┏━━
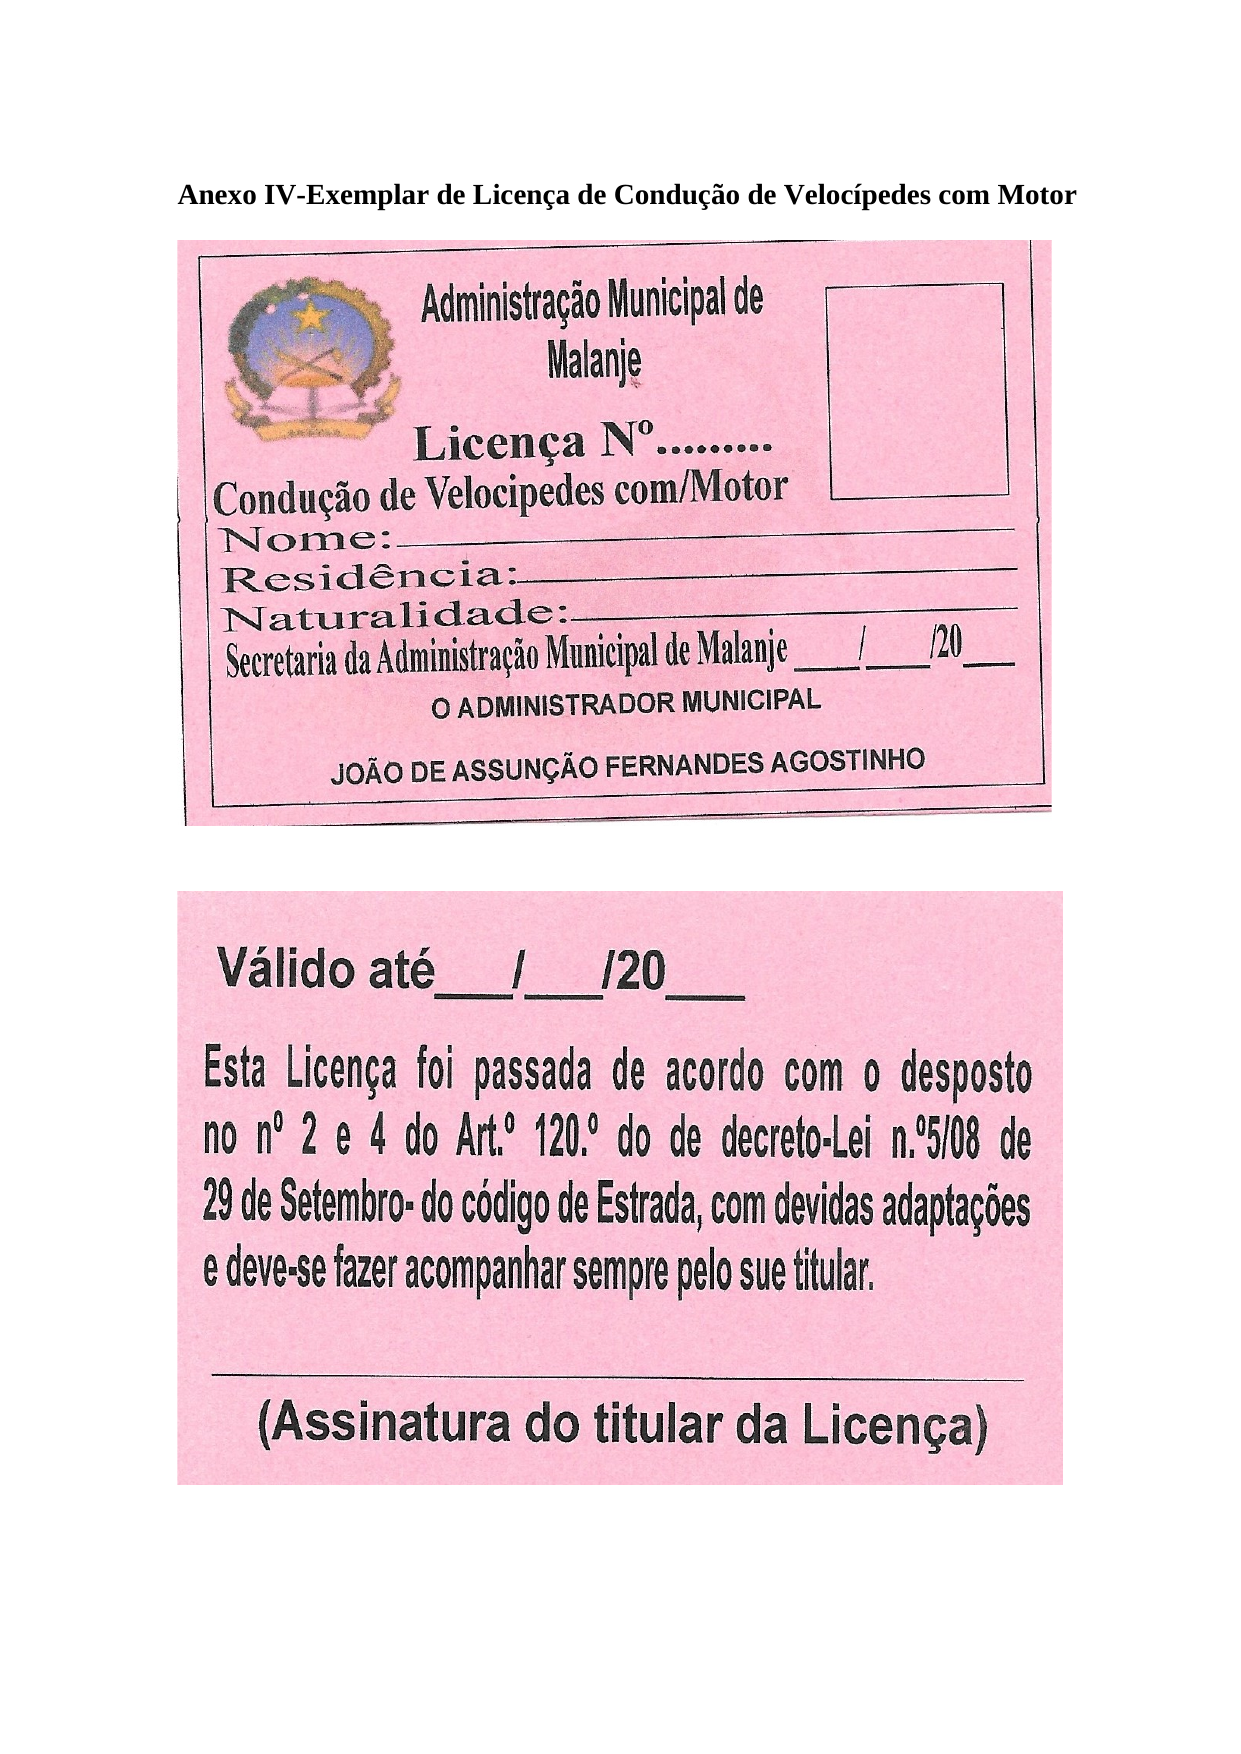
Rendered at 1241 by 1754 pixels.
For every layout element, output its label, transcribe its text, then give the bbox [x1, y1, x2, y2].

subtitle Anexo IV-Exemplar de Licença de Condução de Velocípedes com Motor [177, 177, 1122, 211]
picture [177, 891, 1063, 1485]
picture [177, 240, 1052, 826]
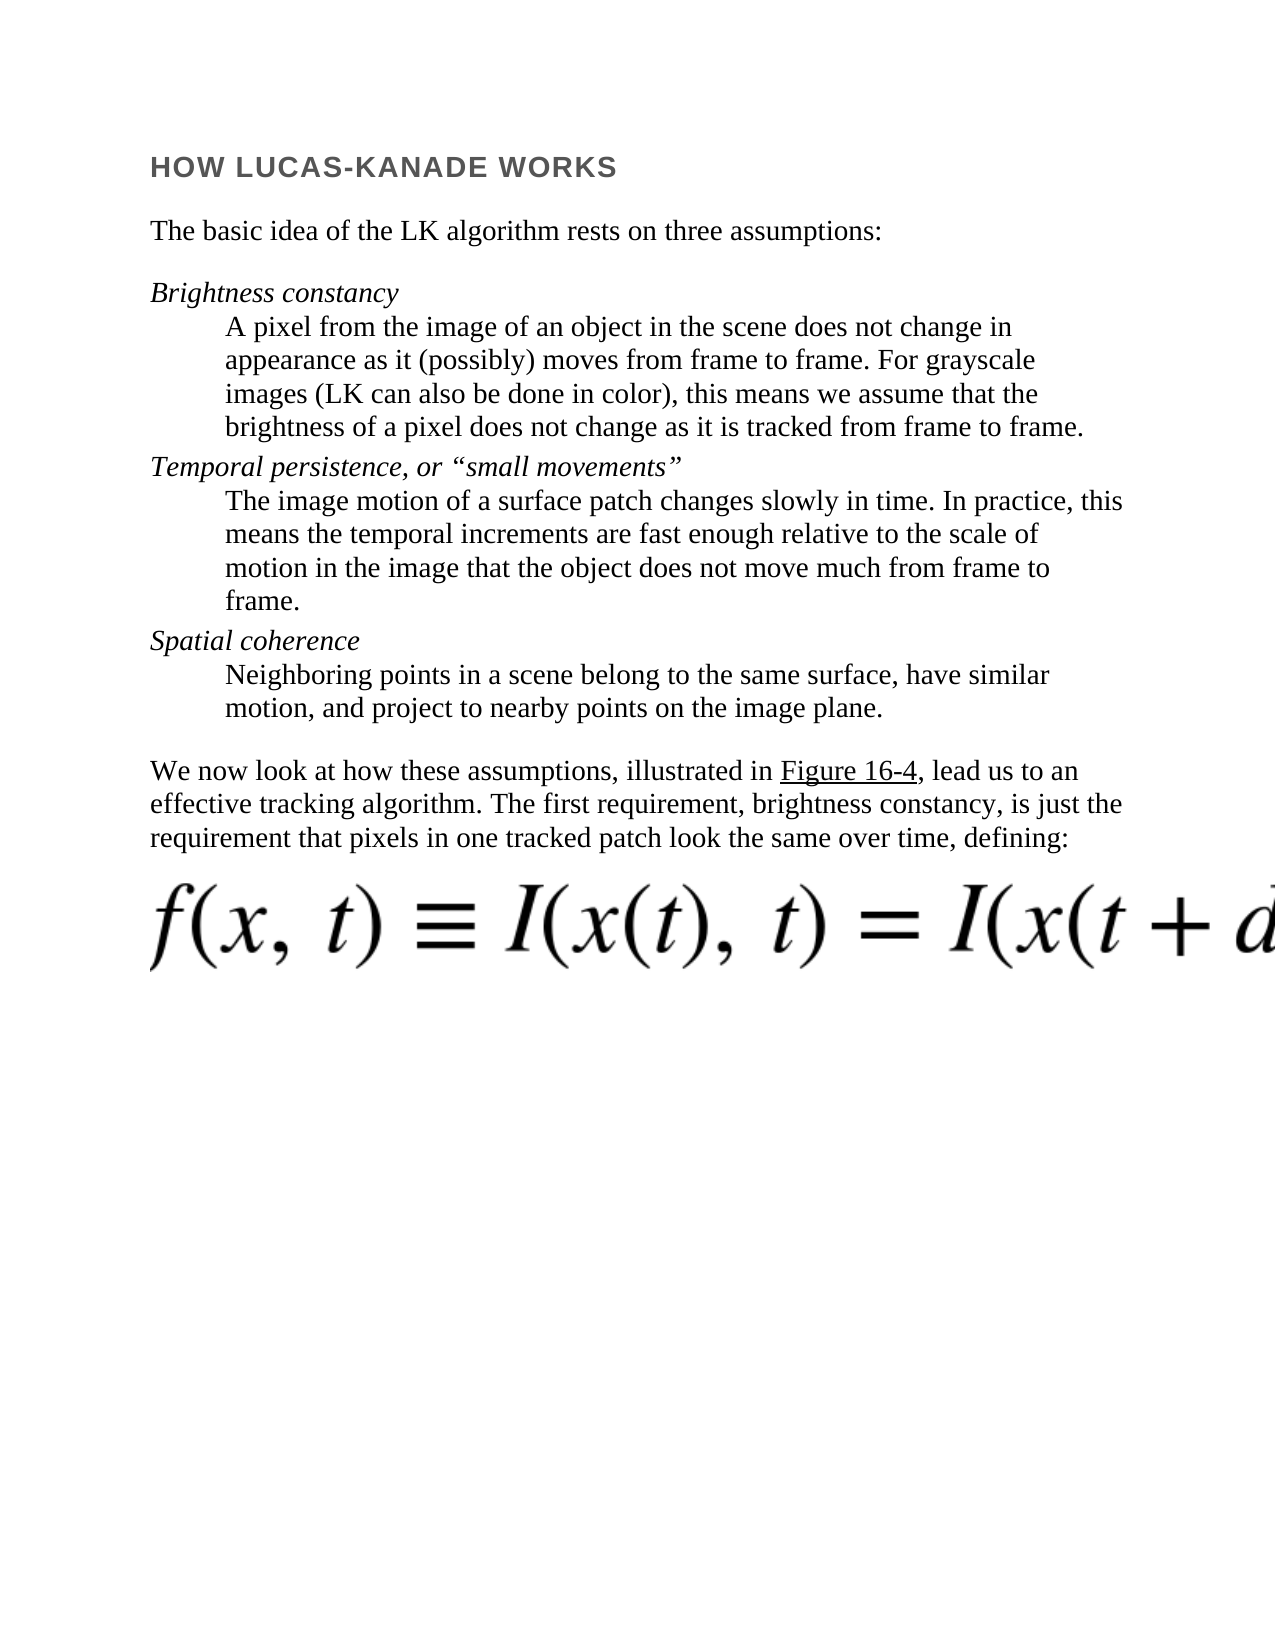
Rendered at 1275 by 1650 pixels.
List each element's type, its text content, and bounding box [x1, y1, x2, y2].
┗━━
→ **EXERCISE DIRECTIONS**
The answer is a portion of the data. Write out exactly the line with "Rendered at 1275 by 1650 pixels." and all lines after it.

→ **SOLUTION**
Rendered at 1275 by 1650 pixels.
List each element's type, its text content, and bounding box [x1, y1, x2, y2].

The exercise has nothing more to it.